# [Collected data entries]
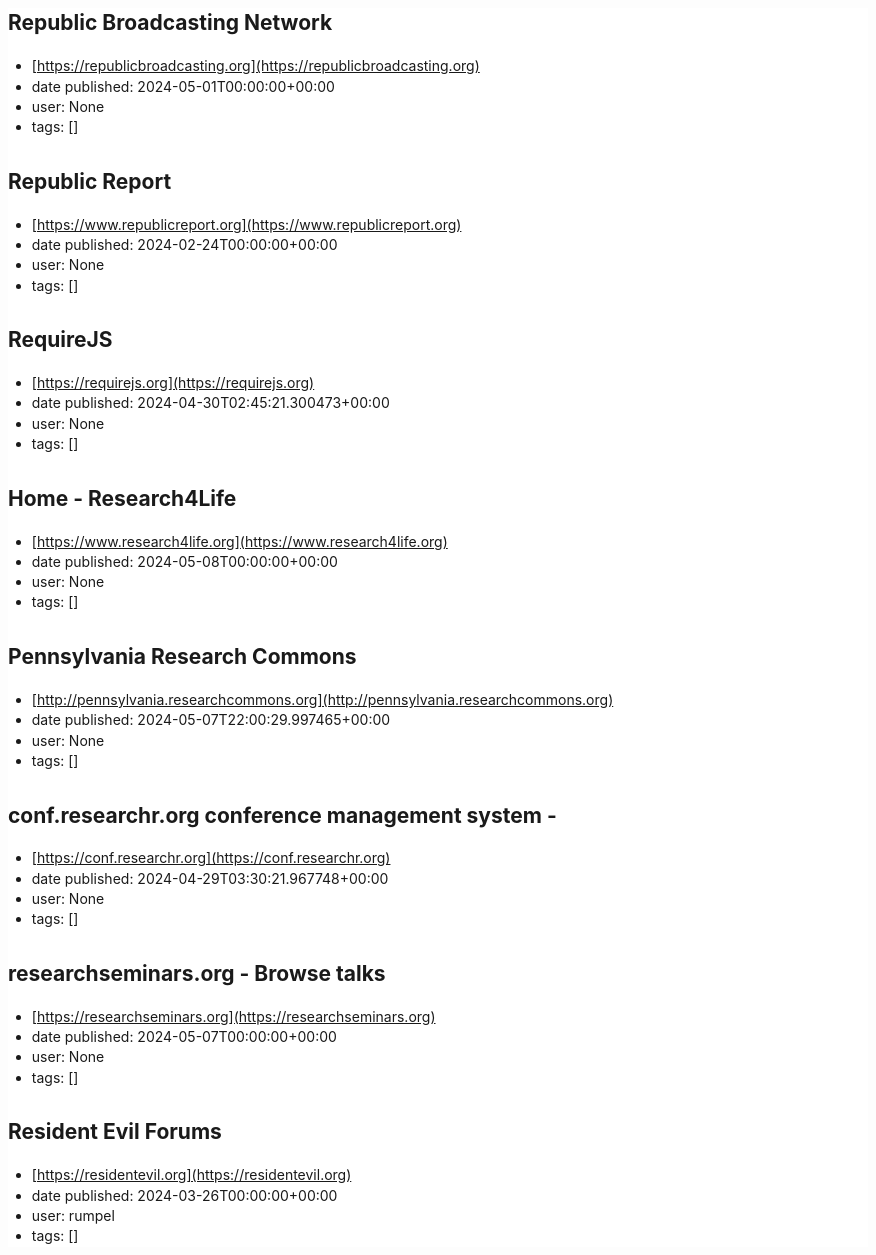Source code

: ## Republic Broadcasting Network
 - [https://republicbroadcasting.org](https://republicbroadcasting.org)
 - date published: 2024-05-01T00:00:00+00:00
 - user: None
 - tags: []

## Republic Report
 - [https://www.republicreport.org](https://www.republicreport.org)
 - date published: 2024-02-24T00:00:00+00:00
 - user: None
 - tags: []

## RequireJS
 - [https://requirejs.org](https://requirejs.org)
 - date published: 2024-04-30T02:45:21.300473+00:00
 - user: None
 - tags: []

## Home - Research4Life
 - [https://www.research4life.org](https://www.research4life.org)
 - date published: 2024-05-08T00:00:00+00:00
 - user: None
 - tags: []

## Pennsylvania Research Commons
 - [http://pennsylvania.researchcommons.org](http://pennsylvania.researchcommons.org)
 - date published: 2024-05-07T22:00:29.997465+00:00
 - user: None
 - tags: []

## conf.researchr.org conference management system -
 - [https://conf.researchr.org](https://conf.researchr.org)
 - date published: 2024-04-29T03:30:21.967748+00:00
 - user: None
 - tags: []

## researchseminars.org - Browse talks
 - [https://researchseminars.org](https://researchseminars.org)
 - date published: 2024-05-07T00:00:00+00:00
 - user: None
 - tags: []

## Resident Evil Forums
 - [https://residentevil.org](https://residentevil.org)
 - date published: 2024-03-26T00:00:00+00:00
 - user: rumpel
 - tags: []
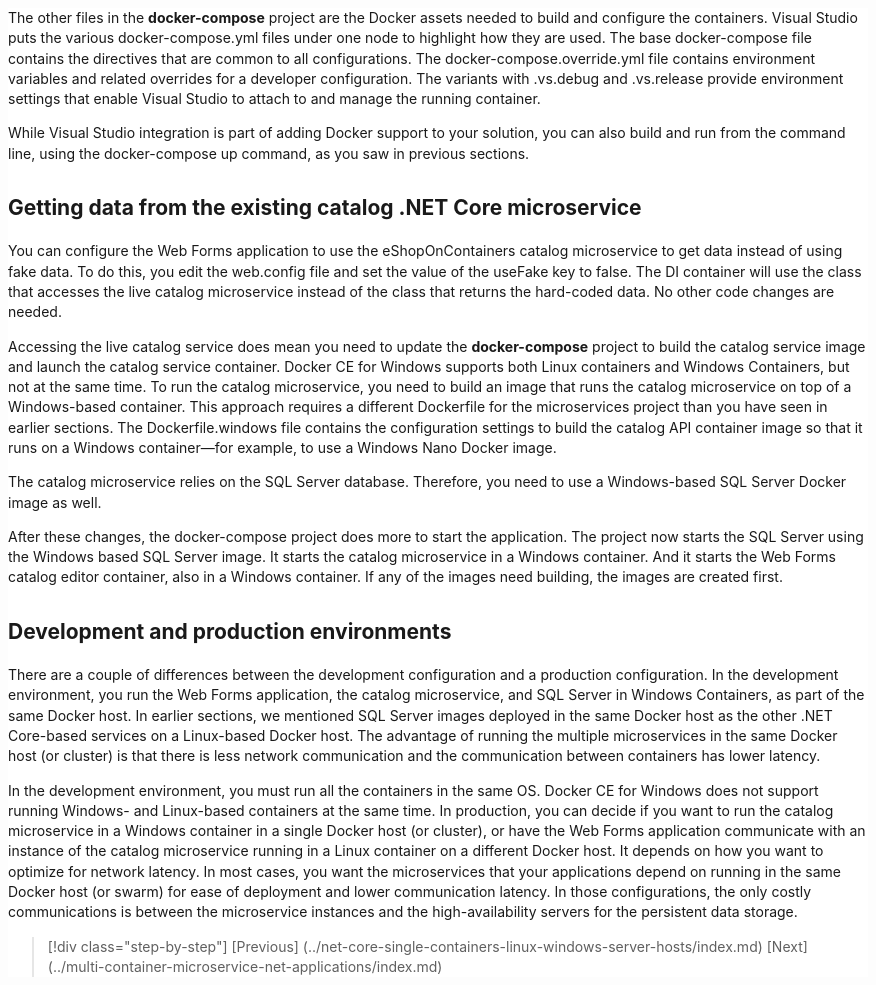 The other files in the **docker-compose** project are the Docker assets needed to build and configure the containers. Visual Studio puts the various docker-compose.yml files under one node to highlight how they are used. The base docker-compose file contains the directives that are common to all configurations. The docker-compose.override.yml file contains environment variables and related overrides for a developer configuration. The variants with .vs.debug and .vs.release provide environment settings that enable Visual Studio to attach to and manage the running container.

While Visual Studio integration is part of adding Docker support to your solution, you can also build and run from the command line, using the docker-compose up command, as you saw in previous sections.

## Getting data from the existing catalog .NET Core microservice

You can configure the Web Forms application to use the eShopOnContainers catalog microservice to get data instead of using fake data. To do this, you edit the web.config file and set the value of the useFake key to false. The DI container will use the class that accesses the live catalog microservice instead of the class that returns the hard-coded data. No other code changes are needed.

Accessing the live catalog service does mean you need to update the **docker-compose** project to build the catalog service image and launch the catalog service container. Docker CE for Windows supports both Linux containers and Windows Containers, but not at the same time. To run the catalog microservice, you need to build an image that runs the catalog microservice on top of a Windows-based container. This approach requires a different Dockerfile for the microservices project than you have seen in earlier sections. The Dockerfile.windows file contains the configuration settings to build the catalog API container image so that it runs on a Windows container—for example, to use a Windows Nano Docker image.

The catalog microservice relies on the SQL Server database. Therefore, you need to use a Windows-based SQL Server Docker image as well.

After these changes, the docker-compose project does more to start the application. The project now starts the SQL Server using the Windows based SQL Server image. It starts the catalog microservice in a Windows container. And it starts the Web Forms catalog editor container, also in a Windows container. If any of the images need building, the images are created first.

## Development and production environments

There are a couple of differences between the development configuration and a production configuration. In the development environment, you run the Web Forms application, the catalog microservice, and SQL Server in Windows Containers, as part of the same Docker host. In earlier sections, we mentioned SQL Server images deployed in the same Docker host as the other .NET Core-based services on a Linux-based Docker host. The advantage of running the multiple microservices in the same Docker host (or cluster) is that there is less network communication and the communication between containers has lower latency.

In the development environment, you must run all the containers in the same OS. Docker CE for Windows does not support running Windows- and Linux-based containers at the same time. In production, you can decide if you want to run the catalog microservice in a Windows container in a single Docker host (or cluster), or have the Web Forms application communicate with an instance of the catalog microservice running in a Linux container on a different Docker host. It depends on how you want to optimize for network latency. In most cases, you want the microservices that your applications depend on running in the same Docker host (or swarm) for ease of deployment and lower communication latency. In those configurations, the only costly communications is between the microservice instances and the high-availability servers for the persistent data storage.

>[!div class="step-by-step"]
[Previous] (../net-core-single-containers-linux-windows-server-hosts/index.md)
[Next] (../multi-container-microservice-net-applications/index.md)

# [Problem requirements]
Collect every line above that contains the word "researchr".

# [Solution to this task]
## conf.researchr.org conference management system -
 - [https://conf.researchr.org](https://conf.researchr.org)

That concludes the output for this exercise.